Wingate devoted his life to helping others learn to love fishing. In 1966, he founded Wingate’s Fishing Camp for Boys at Lake Seminole. For more than three decades, he and his staff taught thousands of youngsters all about bass fishing, fly fishing, gun safety, boat handling, Native American lore and conservation ethics. “I never made a cent off of it,” he once told a writer, “but by God I had a good time. I wouldn’t trade it for nothing.” He added, “You ain’t never seen an excited face until you’ve seen a kid catch his first bass.”

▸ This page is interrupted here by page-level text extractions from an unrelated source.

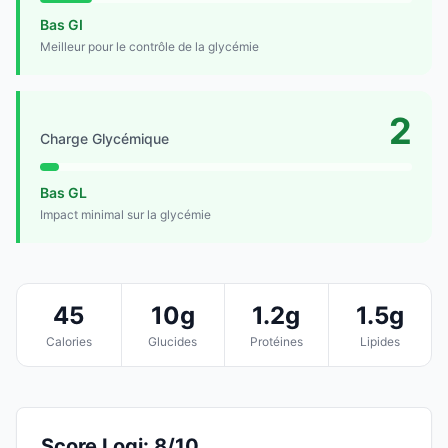
Bas GI
Meilleur pour le contrôle de la glycémie
2
Charge Glycémique
Bas GL
Impact minimal sur la glycémie
45
10g
1.2g
1.5g
Calories
Glucides
Protéines
Lipides
Score Logi: 8/10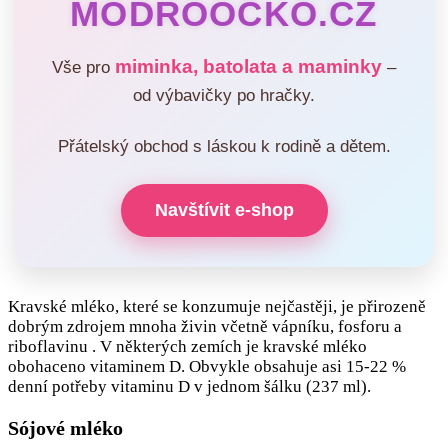
MODROOČKO.CZ
miminka, batolata a maminky
Vše pro
–
od výbavičky po hračky.
Přátelský obchod s láskou k rodině a dětem.
Navštívit e-shop
Kravské mléko, které se konzumuje nejčastěji, je přirozeně
dobrým zdrojem mnoha živin včetně vápníku, fosforu a
riboflavinu . V některých zemích je kravské mléko
obohaceno vitaminem D. Obvykle obsahuje asi 15-22 %
denní potřeby vitaminu D v jednom šálku (237 ml).
Sójové mléko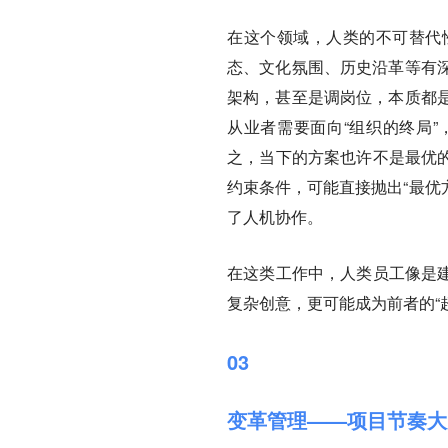
在这个领域，人类的不可替代
态、文化氛围、历史沿革等有
架构，甚至是调岗位，本质都
从业者需要面向“组织的终局
之，当下的方案也许不是最优的
约束条件，可能直接抛出“最优
了人机协作。
在这类工作中，人类员工像是建
复杂创意，更可能成为前者的“
03
变革管理——项目节奏大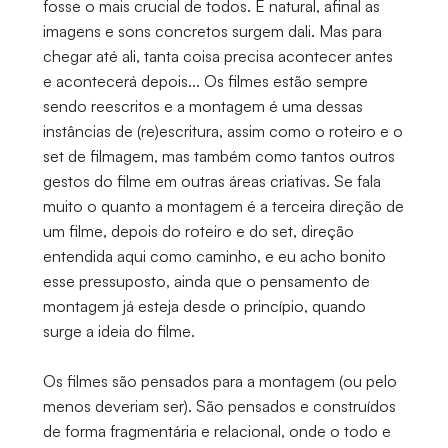
fosse o mais crucial de todos. É natural, afinal as
imagens e sons concretos surgem dali. Mas para
chegar até ali, tanta coisa precisa acontecer antes
e acontecerá depois... Os filmes estão sempre
sendo reescritos e a montagem é uma dessas
instâncias de (re)escritura, assim como o roteiro e o
set de filmagem, mas também como tantos outros
gestos do filme em outras áreas criativas. Se fala
muito o quanto a montagem é a terceira direção de
um filme, depois do roteiro e do set, direção
entendida aqui como caminho, e eu acho bonito
esse pressuposto, ainda que o pensamento de
montagem já esteja desde o princípio, quando
surge a ideia do filme.
Os filmes são pensados para a montagem (ou pelo
menos deveriam ser). São pensados e construídos
de forma fragmentária e relacional, onde o todo e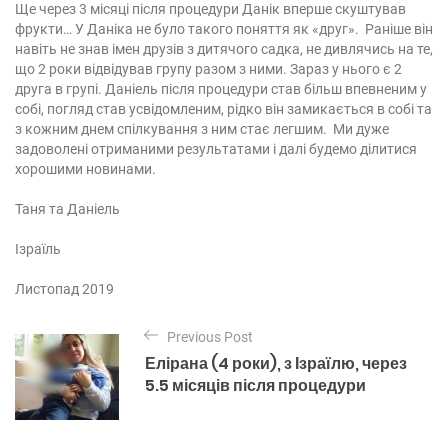
Ще через 3 місяці після процедури Данік вперше скуштував
фрукти… У Даніка не було такого поняття як «друг». Раніше він
навіть не знав імен друзів з дитячого садка, не дивлячись на те,
що 2 роки відвідував групу разом з ними. Зараз у нього є 2
друга в групі. Даніель після процедури став більш впевненим у
собі, погляд став усвідомленим, рідко він замикається в собі та
з кожним днем спілкування з ним стає легшим. Ми дуже
задоволені отриманими результатами і далі будемо ділитися
хорошими новинами.
Таня та Даніель
Ізраїль
Листопад 2019
Н
Previous Post
а
Елірана (4 роки), з Ізраїлю, через
в
5.5 місяців після процедури
і
г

Born September 1, 1929, in Faceville, Georgia, Wingate grew up on ground that eventually was flooded by George Woodruff Dam to impound Lake Seminole. He died in 2011 and was inducted posthumously into the Bass Fishing Hall of Fame the following year. He had previously been inducted into the Legends of the Outdoors Hall of Fame, and he was named a “Legendary Guide” by the Freshwater Fishing Hall of Fame in Hayward, Wisconsin. Shortly before his death, he said, “My only wish is that I had more time on this earth to teach more young people the sport of just fishin’.”
Customers visiting Wingate’s Lunker Lodge during that era will remember the pair of signs at the entrance to the property. The one at the entrance read, “Cuz, They Bit Yesterday.” At the exit, the other sign said, “Cuz, They’ll Tare It Up Tomorrow” — typical homespun humor from Jack Wingate.
Jack Wingate
As an avid skin diver, Darrell Lowrance learned much about the schooling habits and preferred locations of freshwater fish. Along with his father, Carl, and brother, Arlen, he set out to design a portable electronic device that would help fishermen and boaters determine depth of the bottom and other underwater objects. The famous ‘Little Green Box’ was introduced in 1959 and it revolutionized bass fishing. As president and CEO of the Lowrance company, Darrell was responsible for many breakthroughs in marine electronics, including the first sonars capable of high-speed performance (1965), the first graph recorder (1974), the first integrated sonar/GPS unit (1995) and many others. During 1983 and 1984, Lowrance served as president of the American Fishing Tackle Manufacturer’s Association (AFTMA), and was also director of the National Association of Marine Products and Services 1989. Lowrance retired in 2007 following the company’s acquisition by Navico.